**ABOUT THIS EXERCISE:**
Using the data below, copy each line that includes the word "input".

+ + + +

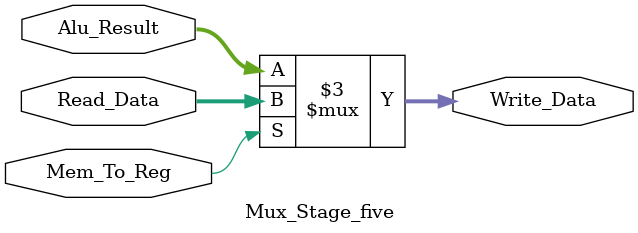
<source format=v>

module Mux_Stage_five(
	Mem_To_Reg,
	Read_Data,
	Alu_Result,
	Write_Data);


input Mem_To_Reg;
input [31 : 0] Read_Data;
input [31 : 0] Alu_Result;
output [31 : 0] Write_Data;

always @(*) begin 
	if(Mem_To_Reg) begin
		Write_Data = Read_Data;
	end else begin
		Write_Data = Alu_Result;
	end
end



endmodule
</source>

+ + + +

**EXERCISE SOLUTION:**
input Mem_To_Reg;
input [31 : 0] Read_Data;
input [31 : 0] Alu_Result;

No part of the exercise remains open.